Task details →
A stretch of the entries below is to be set down exactly, running from the line with "216 internships" through the line with "With up to 1.000", both included, and no other line.

Supplied material →
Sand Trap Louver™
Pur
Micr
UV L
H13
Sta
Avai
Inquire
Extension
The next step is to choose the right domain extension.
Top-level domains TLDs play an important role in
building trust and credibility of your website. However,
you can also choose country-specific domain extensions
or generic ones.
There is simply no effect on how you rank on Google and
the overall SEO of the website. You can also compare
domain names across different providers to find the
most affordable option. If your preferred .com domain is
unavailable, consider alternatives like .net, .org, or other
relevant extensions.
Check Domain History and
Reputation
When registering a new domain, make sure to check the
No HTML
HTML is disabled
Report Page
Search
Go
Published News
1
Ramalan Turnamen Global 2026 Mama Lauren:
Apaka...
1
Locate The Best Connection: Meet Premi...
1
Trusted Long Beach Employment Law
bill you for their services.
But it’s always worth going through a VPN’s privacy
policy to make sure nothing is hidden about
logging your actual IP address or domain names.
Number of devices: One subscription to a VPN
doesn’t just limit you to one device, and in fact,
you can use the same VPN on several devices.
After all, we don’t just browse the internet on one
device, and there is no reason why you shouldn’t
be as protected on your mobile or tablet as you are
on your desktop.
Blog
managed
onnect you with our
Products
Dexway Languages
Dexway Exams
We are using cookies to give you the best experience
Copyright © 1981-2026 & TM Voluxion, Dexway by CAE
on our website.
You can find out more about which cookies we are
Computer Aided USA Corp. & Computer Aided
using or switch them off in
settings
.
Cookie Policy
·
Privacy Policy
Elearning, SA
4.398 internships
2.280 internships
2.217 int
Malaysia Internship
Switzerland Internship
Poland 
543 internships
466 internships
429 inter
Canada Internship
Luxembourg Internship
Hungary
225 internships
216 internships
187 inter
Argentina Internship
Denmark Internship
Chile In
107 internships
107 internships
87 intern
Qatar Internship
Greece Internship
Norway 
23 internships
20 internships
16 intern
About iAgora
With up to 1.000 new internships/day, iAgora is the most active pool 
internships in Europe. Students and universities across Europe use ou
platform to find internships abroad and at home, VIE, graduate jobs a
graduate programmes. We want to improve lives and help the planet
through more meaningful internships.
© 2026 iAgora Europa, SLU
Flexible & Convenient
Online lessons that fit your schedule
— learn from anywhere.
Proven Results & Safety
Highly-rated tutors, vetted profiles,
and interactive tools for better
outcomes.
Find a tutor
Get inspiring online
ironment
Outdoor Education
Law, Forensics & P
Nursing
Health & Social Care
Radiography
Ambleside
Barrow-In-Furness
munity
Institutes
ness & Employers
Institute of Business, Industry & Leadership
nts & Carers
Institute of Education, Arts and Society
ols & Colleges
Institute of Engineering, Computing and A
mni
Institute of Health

Solution for this task →
216 internships
187 inter
Argentina Internship
Denmark Internship
Chile In
107 internships
107 internships
87 intern
Qatar Internship
Greece Internship
Norway 
23 internships
20 internships
16 intern
About iAgora
With up to 1.000 new internships/day, iAgora is the most active pool 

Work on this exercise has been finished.